══ Data for this exercise ══

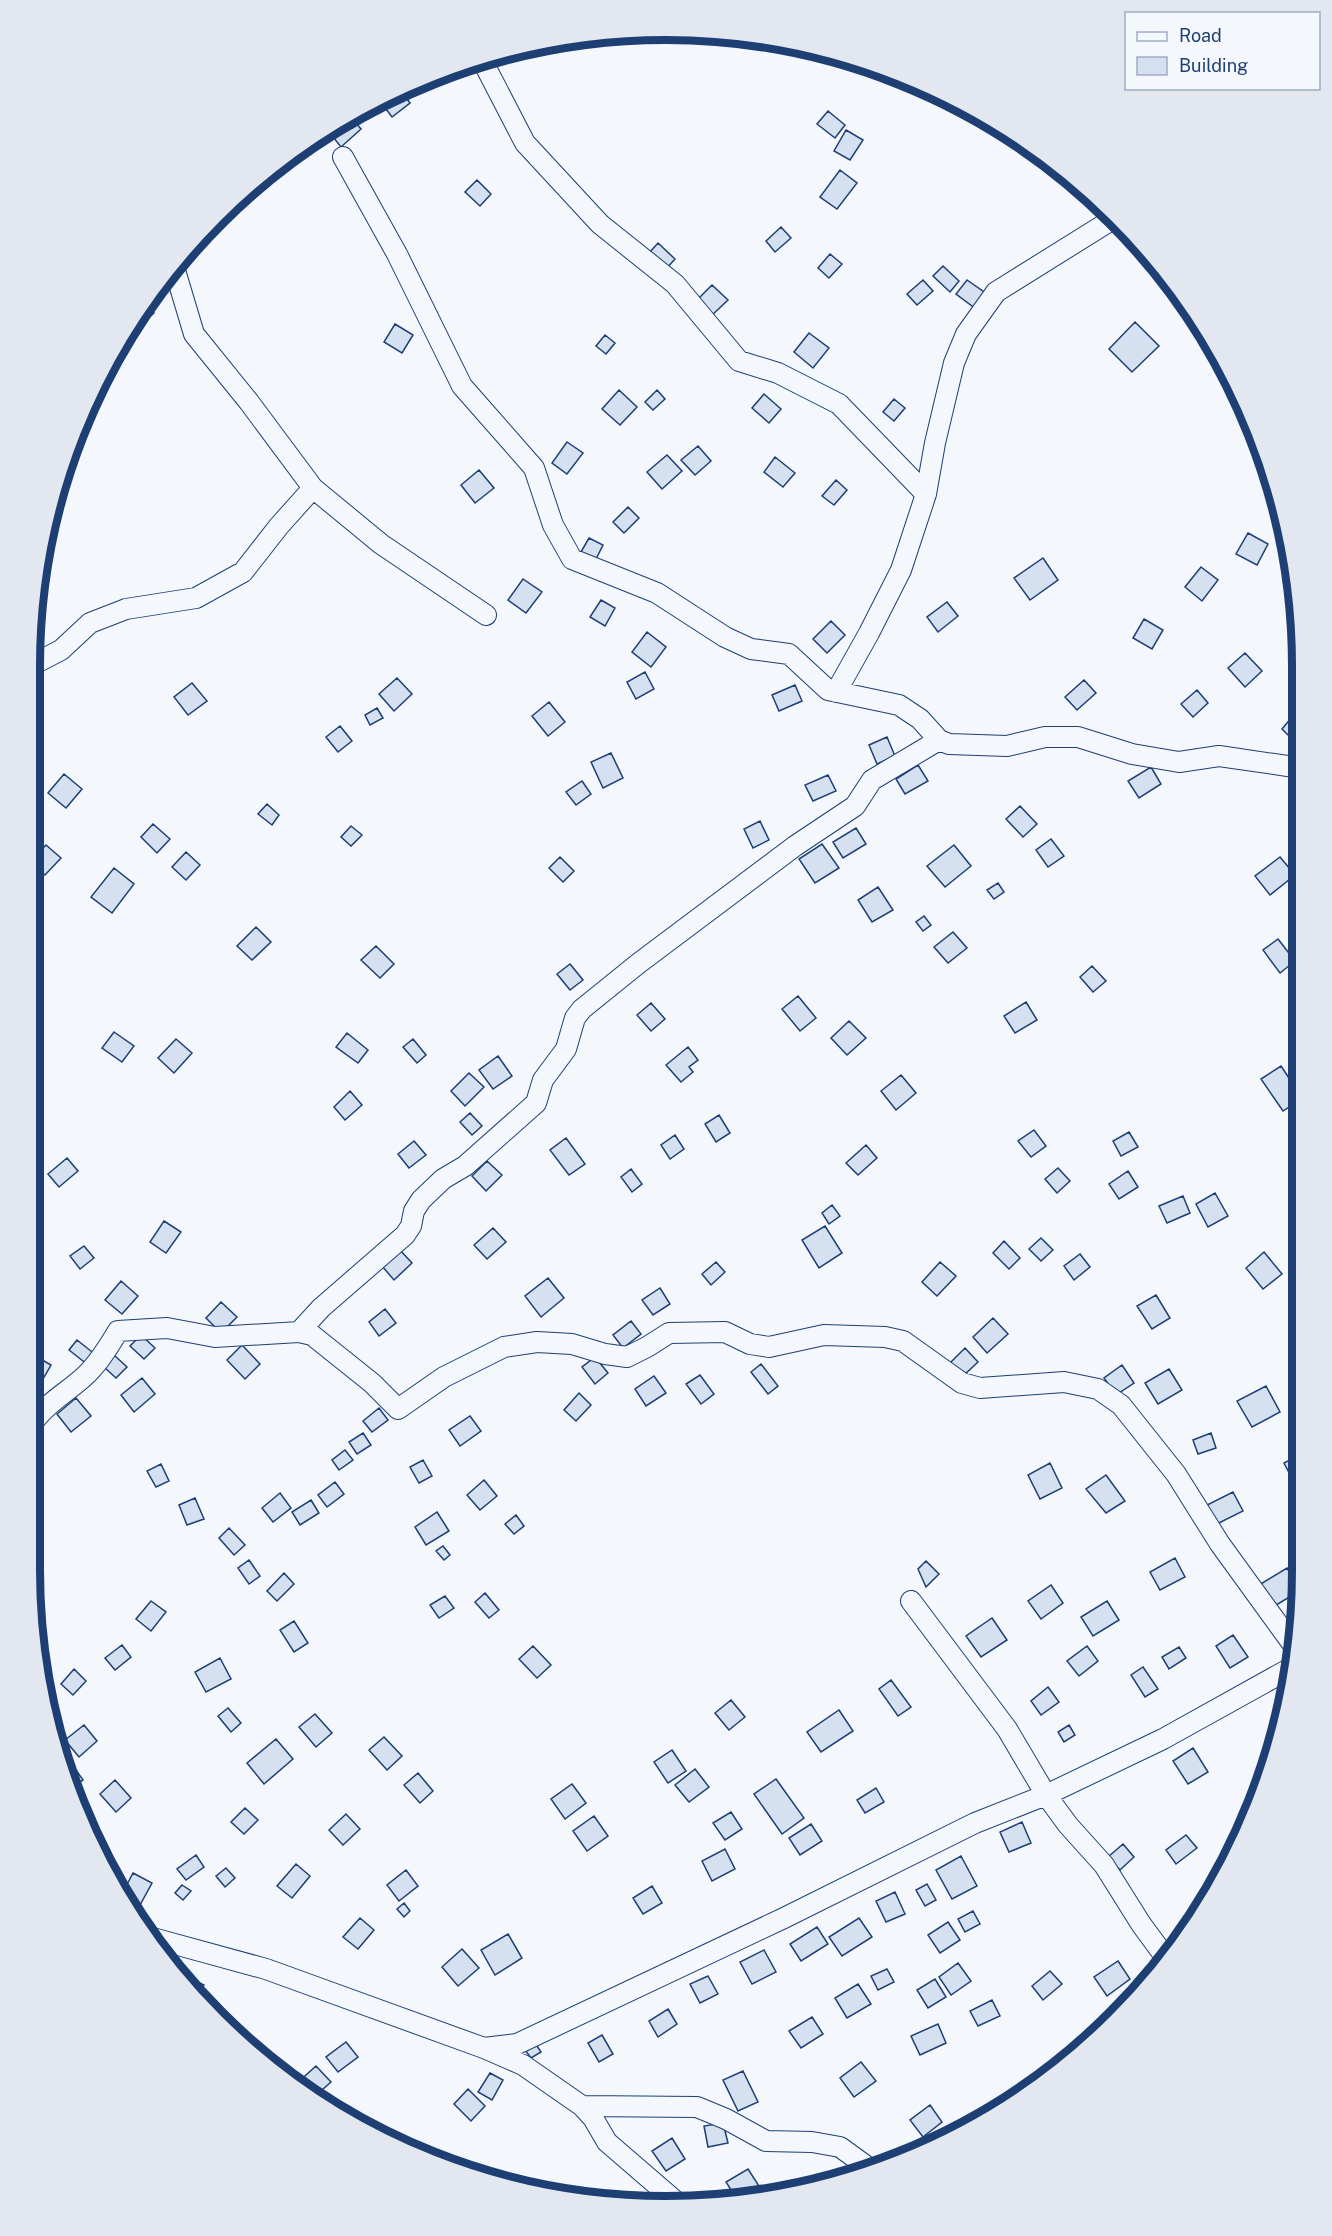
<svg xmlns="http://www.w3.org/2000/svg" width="1332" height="2236" viewBox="0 0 1332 2236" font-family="'Public Sans',sans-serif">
  <rect width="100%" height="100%" fill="#f4f7fb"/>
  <path fill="#d5e0f0" stroke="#1d3f73" stroke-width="1.5" d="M401,90l9,13 -18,14 -12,-16z
    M828,111l17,14 -10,13 -18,-14z
    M351,117l10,12 -20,18 -12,-15z
    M846,130l17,10 -13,20 -16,-9z
    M840,170l17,13 -20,26 -17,-12z
    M477,180l14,14 -11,12 -15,-14z
    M1121,226l22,20 -6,4 -17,-23z
    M781,227l10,11 -16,14 -9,-11z
    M658,243l17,16 -9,10 -17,-16z
    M830,254l12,10 -13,14 -11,-10z
    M943,266l16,15 -9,11 -17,-16z
    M923,280l10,11 -16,14 -10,-11z
    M967,280l20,14 -11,15 -20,-15z
    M712,285l16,15 -19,18 -15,-15z
    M1183,301l21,29 -6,4 -21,-28z
    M145,303l9,10 -12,11 -7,-8z
    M1135,322l24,24 -27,26 -23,-23z
    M395,324l18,11 -11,18 -18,-11z
    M809,333l20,15 -16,20 -19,-16z
    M605,335l10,8 -9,11 -10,-8z
    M619,390l18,17 -17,18 -18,-16z
    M657,390l8,9 -12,11 -8,-8z
    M764,394l17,15 -12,14 -17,-15z
    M894,399l11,9 -11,13 -11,-9z
    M567,442l16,11 -16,21 -15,-11z
    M698,446l13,15 -16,14 -14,-15z
    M667,455l15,16 -20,18 -15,-17z
    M775,457l20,16 -12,14 -19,-15z
    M479,470l15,18 -19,15 -14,-18z
    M836,480l11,10 -13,15 -12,-9z
    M628,507l11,11 -15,15 -11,-11z
    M1248,533l20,11 -11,21 -21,-11z
    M589,538l14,7 -10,20 -15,-8z
    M1043,558l15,22 -28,20 -16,-22z
    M1201,567l17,13 -16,21 -17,-14z
    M523,579l19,13 -16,21 -18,-13z
    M601,600l14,8 -10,18 -15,-9z
    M947,602l11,14 -20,16 -11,-15z
    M1144,619l19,11 -11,19 -19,-11z
    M831,621l14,14 -18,18 -14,-14z
    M647,632l19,15 -15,20 -19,-15z
    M1245,653l17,18 -17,16 -17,-19z
    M645,672l9,17 -18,10 -9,-17z
    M397,678l15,16 -18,17 -15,-17z
    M1084,680l12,13 -19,17 -12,-13z
    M192,683l15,18 -19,14 -14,-18z
    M795,685l7,16 -23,10 -7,-16z
    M1197,690l11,13 -15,14 -12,-13z
    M549,702l16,20 -17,14 -16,-20z
    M377,708l6,10 -13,7 -5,-10z
    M1292,717l9,8v11l-6,6 -13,-13z
    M340,726l12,15 -14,11 -12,-15z
    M887,737l8,19 -18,8 -8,-19z
    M611,753l12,25 -20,10 -12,-26z
    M918,765l10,16 -23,13 -9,-15z
    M1151,767l10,17 -22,14 -11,-17z
    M64,774l18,15 -16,19 -18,-15z
    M828,775l8,16 -23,10 -8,-16z
    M582,781l9,13 -15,11 -10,-13z
    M267,804l12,11 -7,10 -14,-11z
    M1020,806l17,18 -14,13 -17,-18z
    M760,821l9,19 -16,8 -9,-19z
    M153,824l17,15 -13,14 -16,-16z
    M351,826l11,9 -11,11 -10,-9z
    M856,828l10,16 -23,14 -10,-16z
    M1051,839l13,17 -16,11 -12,-17z
    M822,844l17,24 -24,15 -16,-24z
    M46,845l15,13 -16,17 -13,-12v-3z
    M954,845l17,21 -26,21 -18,-21z
    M186,852l14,13 -14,15 -14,-13z
    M560,857l14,14 -11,11 -14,-14z
    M1280,857l15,18 -25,20 -15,-19z
    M114,868l20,16 -22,29 -21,-16z
    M998,883l6,9 -10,7 -7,-9z
    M878,887l15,23 -21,12 -14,-22z
    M924,916l7,9 -8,6 -7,-9z
    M256,927l15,15 -19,18 -15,-14z
    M953,932l14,16 -19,15 -14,-16z
    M1278,939l17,22 -15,12 -17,-23z
    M376,946l18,18 -14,14 -19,-18z
    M570,964l13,16 -13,10 -13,-16z
    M1092,966l14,15 -13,11 -13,-15z
    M798,996l18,22 -16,13 -18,-22z
    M1026,1002l11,18 -22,13 -11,-17z
    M651,1003l14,16 -14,12 -14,-16z
    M849,1021l17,17 -19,17 -16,-17z
    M114,1032l20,14 -12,16 -20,-14z
    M347,1033l21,17 -10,13 -22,-16z
    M176,1039l16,14 -18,20 -16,-15z
    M413,1039l13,16 -9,8 -14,-16z
    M688,1047l10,13 -9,7 4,5 -12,10 -15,-17z
    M498,1056l14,20 -19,13 -14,-19z
    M1281,1066l20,30v3l-18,12 -22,-32z
    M469,1073l15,14 -19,19 -14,-15z
    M901,1075l15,18 -20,17 -15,-19z
    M350,1091l12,14 -17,15 -11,-13z
    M470,1113l12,13 -10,9 -12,-13z
    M719,1115l11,18 -14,9 -11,-18z
    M1034,1130l12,16 -15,11 -13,-16z
    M1129,1132l9,15 -17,9 -8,-15z
    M675,1135l9,14 -14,10 -9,-14z
    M566,1138l19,26 -16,11 -19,-25z
    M414,1141l12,14 -17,13 -11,-14z
    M866,1145l11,13 -19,17 -12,-12z
    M67,1158l11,13 -19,16 -11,-13z
    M487,1161l15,14 -16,16 -14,-15z
    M1058,1168l12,13 -13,12 -12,-14z
    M631,1169l11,15 -10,8 -11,-15z
    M1128,1171l10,16 -19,12 -10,-15z
    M1215,1193l13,23 -20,11 -12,-23z
    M1183,1196l7,17 -23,10 -8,-17z
    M832,1205l8,11 -11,8 -7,-11z
    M164,1221l17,11 -15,21 -16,-11z
    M825,1226l17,27 -23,15 -17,-28z
    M493,1228l13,14 -19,17 -13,-14z
    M1041,1238l12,12 -12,11 -12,-12z
    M1004,1241l16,17 -11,11 -16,-16z
    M84,1246l10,12 -14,11 -10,-13z
    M399,1249l13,14 -18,17 -12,-14z
    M1264,1252l18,22 -19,15 -17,-21z
    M1080,1254l10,13 -16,13 -10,-14z
    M716,1262l9,10 -14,13 -9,-11z
    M940,1262l16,14 -19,20 -15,-14z
    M548,1278l16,20 -23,19 -16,-21z
    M121,1281l17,15 -16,18 -17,-14z
    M660,1288l10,16 -17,11 -11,-15z
    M1156,1295l14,23 -18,11 -15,-23z
    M221,1302l16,15 -16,16 -15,-15z
    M385,1309l11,14 -17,13 -10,-14z
    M993,1318l15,16 -21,19 -14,-16z
    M631,1321l10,13 -18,14 -10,-13z
    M141,1335l14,13 -11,11 -14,-13z
    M77,1340l19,15 -8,10 -19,-15z
    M242,1345l18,19 -15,15 -18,-19z
    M965,1348l13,14 -16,15 -13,-13z
    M114,1355l13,12 -11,11 -12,-11z
    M595,1357l13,16 -13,11 -13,-17z
    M39,1358l12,7 -12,21 -5,-3v-18z
    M761,1364l17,22 -10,8 -17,-22z
    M1122,1365l12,18 -18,12 -12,-17z
    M1169,1369l13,21 -24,14 -13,-21z
    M700,1375l14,19 -13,10 -15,-20z
    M654,1376l12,17 -20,13 -11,-17z
    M142,1378l13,16 -21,18 -13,-17z
    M1266,1386l14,26 -28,15 -15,-26z
    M579,1393l12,12 -15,16 -12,-11z
    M76,1398l15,18 -20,16 -14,-18z
    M379,1408l9,12 -16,12 -9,-11z
    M470,1416l11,15 -21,15 -11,-16z
    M363,1433l8,12 -14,9 -8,-12z
    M1211,1433l5,15 -18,6 -5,-14z
    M345,1450l8,10 -14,10 -7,-10z
    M1301,1454v25l-7,3 -10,-19z
    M423,1460l9,16 -13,7 -9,-16z
    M1050,1463l12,25 -22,11 -12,-24z
    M161,1464l8,17 -13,6 -9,-16z
    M1106,1475l19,26 -19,12 -20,-24z
    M484,1480l13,16 -17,14 -13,-15z
    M335,1482l9,12 -17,13 -9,-12z
    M1233,1492l10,19 -30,15 -10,-19z
    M280,1493l11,15 -18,14 -11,-14z
    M195,1498l9,21 -17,6 -8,-20z
    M311,1500l8,13 -19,12 -8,-13z
    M437,1512l12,19 -23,14 -11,-18z
    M516,1515l8,11 -10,8 -9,-10z
    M229,1528l16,17 -11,10 -15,-17z
    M443,1546l7,9 -6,5 -8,-9z
    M1175,1558l10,19 -25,13 -10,-18z
    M249,1560l11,16 -11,8 -11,-16z
    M926,1561l13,13 -13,13 -8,-18z
    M1287,1568l14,22 -28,17 -14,-22z
    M284,1573l10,11 -17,17 -10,-10z
    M1051,1585l12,18 -22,16 -13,-18z
    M485,1593l14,17 -10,8 -14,-16z
    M445,1596l9,12 -15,10 -9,-13z
    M151,1601l15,11 -15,19 -15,-12z
    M1107,1601l12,19 -26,16 -12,-19z
    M992,1618l15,22 -26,17 -15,-21z
    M294,1621l14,22 -14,9 -14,-22z
    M1233,1635l15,22 -18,11 -14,-22z
    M122,1645l9,12 -16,13 -10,-12z
    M533,1646l18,19 -14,13 -18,-19z
    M1087,1646l11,15 -19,15 -12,-15z
    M1179,1647l7,11 -17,11 -7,-12z
    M220,1658l11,21 -25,13 -11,-20z
    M1143,1667l15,22 -13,8 -14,-22z
    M74,1669l12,12 -13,14 -12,-11z
    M891,1680l20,27 -13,9 -19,-27z
    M1048,1687l11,15 -18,13 -10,-14z
    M731,1700l14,17 -16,13 -14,-17z
    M228,1708l13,15 -10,9 -13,-16z
    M839,1710l14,21 -32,21 -14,-20z
    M315,1714l17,19 -16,14 -17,-20z
    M84,1725l13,16 -18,16 -14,-17z
    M1069,1725l6,10 -11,7 -6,-10z
    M384,1737l18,19 -15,14 -18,-20z
    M276,1739l17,20 -29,25 -17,-21z
    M1193,1748l15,24 -20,12 -15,-23z
    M672,1750l14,21 -18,12 -14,-21z
    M695,1769l14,18 -20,15 -14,-17z
    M76,1770l7,10 -11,7 -7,-10z
    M418,1773l15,18 -13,12 -16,-18z
    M776,1779l28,39 -22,16 -28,-40z
    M115,1780l16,18 -15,14 -16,-18z
    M572,1784l14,19 -21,16 -14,-20z
    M876,1788l8,14 -19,11 -8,-13z
    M245,1808l13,12 -14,14 -13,-12z
    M731,1812l11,17 -17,11 -12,-17z
    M346,1814l14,15 -17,16 -14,-15z
    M594,1816l14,20 -21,15 -14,-20z
    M1022,1822l9,21 -22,9 -9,-20z
    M811,1824l11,17 -22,14 -11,-17z
    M1186,1835l11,13 -21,16 -10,-14z
    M1123,1844l11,13 -14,13 -12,-13z
    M725,1849l10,20 -23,12 -10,-20z
    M196,1855l8,12 -18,13 -9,-11z
    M961,1856l16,30 -25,13 -16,-29z
    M296,1864l14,12 -18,22 -15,-12z
    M226,1868l9,10 -10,9 -9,-11z
    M406,1870l12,16 -19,15 -12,-16z
    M133,1873l19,10 -12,22 -18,-11z
    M927,1884l9,16 -11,6 -9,-16z
    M182,1885l9,6 -8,9 -8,-7z
    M652,1886l10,17 -19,11 -10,-16z
    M895,1892l10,22 -19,8 -10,-21z
    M404,1903l6,8 -6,6 -7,-8z
    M973,1911l7,13 -15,8 -7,-13z
    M360,1918l14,12 -16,19 -15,-12z
    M859,1918l13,19 -30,19 -13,-19z
    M948,1922l12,18 -20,13 -12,-18z
    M817,1927l11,17 -27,17 -11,-17z
    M508,1934l14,24 -27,17 -14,-25z
    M462,1949l17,19 -21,18 -16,-19z
    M764,1950l12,22 -24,12 -12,-22z
    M1118,1961l12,18 -23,17 -13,-19z
    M958,1963l13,18 -20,14 -12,-18z
    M887,1969l7,13 -16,8 -7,-14z
    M1050,1971l12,13 -19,16 -11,-14z
    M182,1974l22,11 -5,9 -18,-18z
    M708,1976l10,18 -18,9 -10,-19z
    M935,1979l11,18 -18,11 -11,-18z
    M858,1984l13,20 -24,14 -12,-20z
    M992,2000l8,16 -22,10 -8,-15z
    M668,2009l9,15 -19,13 -9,-16z
    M812,2017l11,17 -22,14 -12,-17z
    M938,2024l8,19 -26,12 -9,-19z
    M602,2035l11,19 -14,8 -11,-19z
    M346,2042l12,15 -20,15 -12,-15z
    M535,2043l6,9 -10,6 -6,-8z
    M861,2062l15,19 -22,16 -14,-19z
    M316,2066l15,16 -17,15 -19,-12z
    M743,2071l15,31 -20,9 -15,-31z
    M490,2073l13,7 -11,20 -14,-8z
    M468,2089l17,17 -14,15 -17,-17z
    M930,2105l12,17 -19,15 -13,-17z
    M975,2111l5,9 -19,12 -6,-9z
    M723,2123l5,20 -20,4 -4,-21z
    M672,2138l13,21 -19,12 -14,-20z
    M748,2169l18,28 -28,4 -12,-19z"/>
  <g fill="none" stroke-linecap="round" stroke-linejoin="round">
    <g stroke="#1d3f73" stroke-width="22">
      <path id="street" d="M482,60l43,83 75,81 75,60 64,77 39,12 61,31 87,90
        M343,157l54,97 65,132 72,82 19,57 19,34 85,34 68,44 26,12 38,5 39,36 71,15 21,14 19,21 10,4 58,2 38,-9h33l54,17 47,8 40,-6 82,12
        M174,267l20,67 55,68 64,86 68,56 105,71
        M32,665l29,-15 29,-27 36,-14 70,-11 47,-26 36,-46 34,-38
        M836,692l33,-59 32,-63 25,-76 9,-51 19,-80 12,-29 30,-42 117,-73
        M299,1332l22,-24 84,-73 6,-9 3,-15 7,-11 22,-21 22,-13 71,-63 7,-23 23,-31 9,-31 7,-9 57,-46 156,-117 60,-40 17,-26 67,-40
        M35,1420c14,-19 36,-30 53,-47 12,-12 21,-27 30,-42l49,-3 48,9 84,-5 13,3 60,48 26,26 46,-32 60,-30 33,-5 35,2 33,10 22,3 20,-10 22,-14 56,-1 25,12 19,3 55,-12 61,2 18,4 59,42 18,5 84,-6 34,7 23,16 55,69 44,70 74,102
        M911,1601l96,128 39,66 22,30 36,40 37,59 25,34
        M149,1937l117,32 218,79 33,-4 267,-126 191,-95 71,-28 117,-56 126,-70
        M484,2048l39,17 59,41 11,12 14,24 73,63
        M582,2106l115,1 29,12 40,22 46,1 28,5 33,24"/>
    </g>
    <use href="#street" stroke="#f4f7fb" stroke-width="20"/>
  </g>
  <path d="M0 0H1332V2236H0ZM666 40H666A626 626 0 0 1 1292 666V1570A626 626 0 0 1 666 2196H666A626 626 0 0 1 40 1570V666A626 626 0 0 1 666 40Z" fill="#e3e8f0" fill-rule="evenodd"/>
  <path fill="none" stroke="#1d3f73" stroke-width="8" d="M666 40H666A626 626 0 0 1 1292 666V1570A626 626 0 0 1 666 2196H666A626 626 0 0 1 40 1570V666A626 626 0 0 1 666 40Z"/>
  <rect x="1125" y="12" width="195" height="78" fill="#f4f7fb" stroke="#9eadc5" stroke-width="1.5"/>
  <rect x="1137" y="32" width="30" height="9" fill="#f4f7fb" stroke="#9eadc5" stroke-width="1.5"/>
  <text x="1179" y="42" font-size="18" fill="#1d3f73">Road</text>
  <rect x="1137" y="57" width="30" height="18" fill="#d5e0f0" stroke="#9eadc5" stroke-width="1.5"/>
  <text x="1179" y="72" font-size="18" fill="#1d3f73">Building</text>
</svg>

═══

_Exercise_
Could you restate, word for word, the lines above from the one with "M668,2009l9,15 -19,13 -9,-16z" to the one with "0H1332V2236H0ZM666 40H666A626 626", both included?

_Completed task_
    M668,2009l9,15 -19,13 -9,-16z
    M812,2017l11,17 -22,14 -12,-17z
    M938,2024l8,19 -26,12 -9,-19z
    M602,2035l11,19 -14,8 -11,-19z
    M346,2042l12,15 -20,15 -12,-15z
    M535,2043l6,9 -10,6 -6,-8z
    M861,2062l15,19 -22,16 -14,-19z
    M316,2066l15,16 -17,15 -19,-12z
    M743,2071l15,31 -20,9 -15,-31z
    M490,2073l13,7 -11,20 -14,-8z
    M468,2089l17,17 -14,15 -17,-17z
    M930,2105l12,17 -19,15 -13,-17z
    M975,2111l5,9 -19,12 -6,-9z
    M723,2123l5,20 -20,4 -4,-21z
    M672,2138l13,21 -19,12 -14,-20z
    M748,2169l18,28 -28,4 -12,-19z"/>
  <g fill="none" stroke-linecap="round" stroke-linejoin="round">
    <g stroke="#1d3f73" stroke-width="22">
      <path id="street" d="M482,60l43,83 75,81 75,60 64,77 39,12 61,31 87,90
        M343,157l54,97 65,132 72,82 19,57 19,34 85,34 68,44 26,12 38,5 39,36 71,15 21,14 19,21 10,4 58,2 38,-9h33l54,17 47,8 40,-6 82,12
        M174,267l20,67 55,68 64,86 68,56 105,71
        M32,665l29,-15 29,-27 36,-14 70,-11 47,-26 36,-46 34,-38
        M836,692l33,-59 32,-63 25,-76 9,-51 19,-80 12,-29 30,-42 117,-73
        M299,1332l22,-24 84,-73 6,-9 3,-15 7,-11 22,-21 22,-13 71,-63 7,-23 23,-31 9,-31 7,-9 57,-46 156,-117 60,-40 17,-26 67,-40
        M35,1420c14,-19 36,-30 53,-47 12,-12 21,-27 30,-42l49,-3 48,9 84,-5 13,3 60,48 26,26 46,-32 60,-30 33,-5 35,2 33,10 22,3 20,-10 22,-14 56,-1 25,12 19,3 55,-12 61,2 18,4 59,42 18,5 84,-6 34,7 23,16 55,69 44,70 74,102
        M911,1601l96,128 39,66 22,30 36,40 37,59 25,34
        M149,1937l117,32 218,79 33,-4 267,-126 191,-95 71,-28 117,-56 126,-70
        M484,2048l39,17 59,41 11,12 14,24 73,63
        M582,2106l115,1 29,12 40,22 46,1 28,5 33,24"/>
    </g>
    <use href="#street" stroke="#f4f7fb" stroke-width="20"/>
  </g>
  <path d="M0 0H1332V2236H0ZM666 40H666A626 626 0 0 1 1292 666V1570A626 626 0 0 1 666 2196H666A626 626 0 0 1 40 1570V666A626 626 0 0 1 666 40Z" fill="#e3e8f0" fill-rule="evenodd"/>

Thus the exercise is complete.